— Имело бы.
— Потому что нет людей, готовых на это.
— Вы не хотите понять — потому что я остался просто как я, а Гусев — как Гусев. Остались интеллигенты, интеллектуалы. Интеллигенция, которая собиралась, организовывалась, чтобы действовать, выступала против бездумных, загадочных решений власти — исчезла. Нет этой среды, нет этой идеологии. Идеология протеста существовала как функция интеллигенции, а интеллигенция существовала как принадлежность тоталитарной системы или ее остатков. А сейчас нет той ярко выраженной тоталитарной системы. И нет интеллигенции — она или уехала, или ушла в бизнес, или спилась, или борется за свое нищенское существование. А Вы выдергиваете «изюминки»: Додин, Гусев, Пиотровский… Да, мы можем собраться — человек 10, — но это ведь совершенно не нужно, не об этом же идет речь!
— Может, потому, что мы никогда не собирались так. Мы не диссиденты, никогда ими не были и не были заговорщиками. Этот Ваш вопрос — правильный. Просто я не могу на него ответить… Я знаю, что раньше существовал большой слой людей — моих единомышленников, — с которыми я выходил на митинг; когда они мне звонили по телефону, мы вместе писали протестные письма; мы чувствовали себя реальной силой, которая ответственна за происходящее. Сейчас — нет. Вы спрашиваете — почему? Я не знаю. Может быть, нас осталось слишком мало. Мои физики, биологи, генетики — они все исчезли. Половина из них — наиболее энергичная и талантливая — уехала…
— Да, в жизни города появляются какие-то материальные вещи, которым я радуюсь. И есть какая-то моральная, духовная пустыня…
— Нет. Такая картина меня не устраивает. Вы утрируете и где-то искажаете мое представление. Вы берете разные области жизни: одно дело — жилищное строительство, архитектура и благоустройство нашего города, его культура, а другое дело — общественная жизнь.
— Общественная жизнь — это еще не вся культура.
— Культура куда независимей, чем Вам кажется, ее почва — просто жизнь. Художник, который работает в своей мастерской, или я, который сидит и пишет, — мы просто работаем. И не зависим непосредственно от общественной жизни, которой, повторяю, в Петербурге нет. Культура есть: выставки, концерты, живопись. А общественной жизни нет. Конечно, это ненормально для нашего города, который всегда в чем-то был заводилой, инициатором многих вещей. Но сегодня это нормально в масштабе страны. И это, конечно, вызывает очень тяжелое ощущение…
— Я думаю, происхождение правителей не играет никакой роли. И считаю, что это грешно — возлагать на Петербург вину за то, что творится в стране. Это неправильно!
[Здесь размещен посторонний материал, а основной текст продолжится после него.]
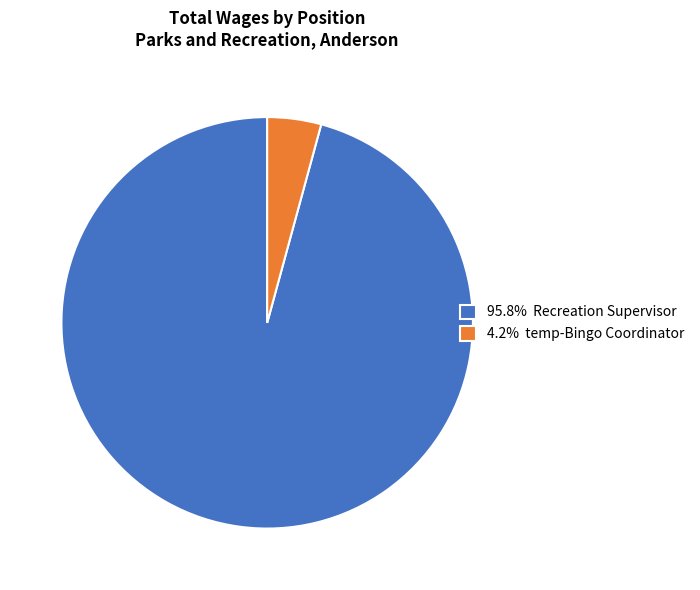

How many slices are in this pie chart?

2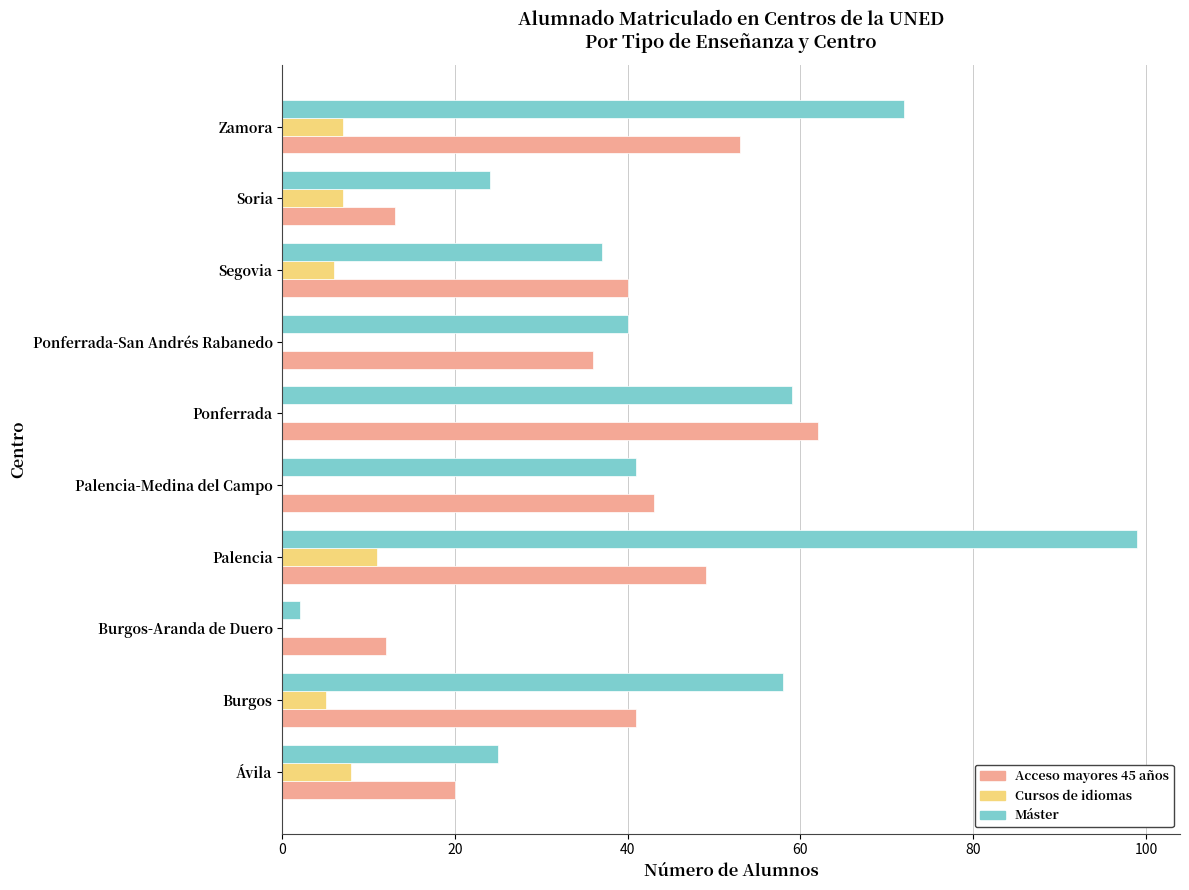

Is it true that Máster equals 12 at Ávila?

False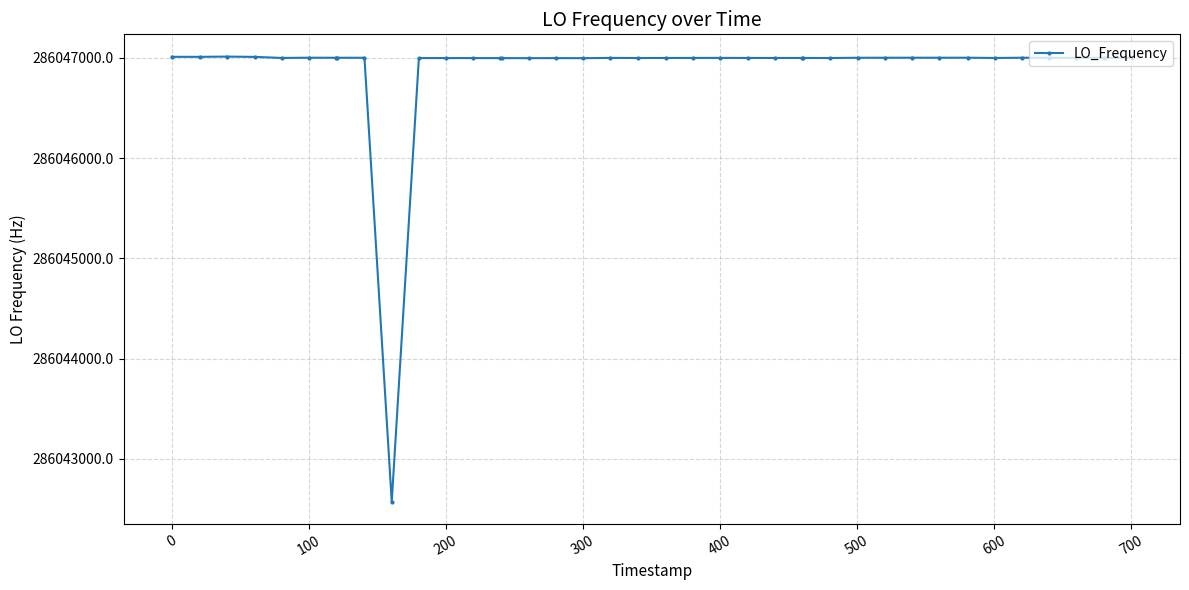

How many series are shown in this chart?

1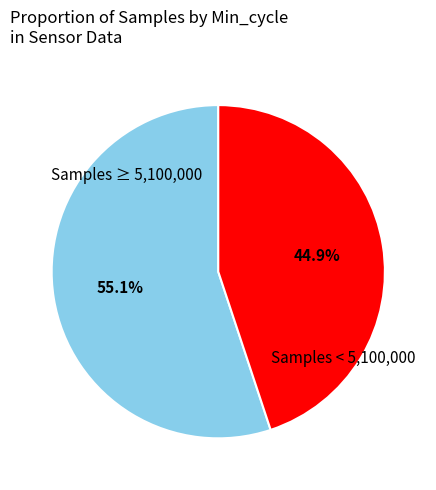

Does any single category account for the majority?

Yes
— Это уже расизм какой-то! Потому что это не связано с Петербургом. Нет такого «петербургского реакционного сознания», которое было пересажено в Москву и теперь владеет всей нашей политикой. Если принять Вашу логику, то курс Ельцина окажется «екатеринбургским», а курс Горбачева — «ставропольским». Но ведь это абсурд! Другой вопрос: чем объясняется то, что сейчас происходит в стране? Это вопрос, в который мы упираемся на любом отрезке нашей истории. Это вопрос о произволе. А еще точнее, это вопрос об отсутствии альтернативы произволу. Вот возьмите тех, которые уезжали из нашей страны… Они что, уезжали для того, чтобы найти какой-то другой путь развития страны? Ничего подобного! Они никогда ничего не предлагали. Они только критиковали. Или вот с какой альтернативой выступает сегодня КПРФ — единственная живая партия в России? Ни с какой привлекательной альтернативой она не выступает. И все остальные — тоже ни с какой. Мы живем в безальтернативное время.
— Мы тогда выступали под Вашим знаменем за отделение Петербурга от России.
— Но это нереально!
— Если Каталония получила какую-то автономию, — значит, созрели социально-политические и экономические силы. К слову, у меня нет никакой уверенности, что Россия останется цельным государством. Но я не могу сегодня выступить с конкретным предложением. У меня даже внутри нет какой- то реальной альтернативы, которую я мог бы серьезно предложить для обсуждения.
— Да.
— Знаете, было известное Вам выражение Герцена: «Мы не врачи. Мы — боль». Литература — не врач, она не может предлагать никаких рецептов. А как боль она выступает. Или, во всяком случае, должна выступать. Недавно я выпустил телевизионный сериал на «Культуре», где рассказал об этой ужасной боли — трагедии «Ленинградского дела»…
— Что значит «полувековой давности»?! «Война и мир» тоже была полувековой давности. И «Хаджи-Мурат» тоже. Боль не зависит от времени. Нельзя рассуждать так!
— Я говорю про литературу, а не про публицистику. Это разные вещи.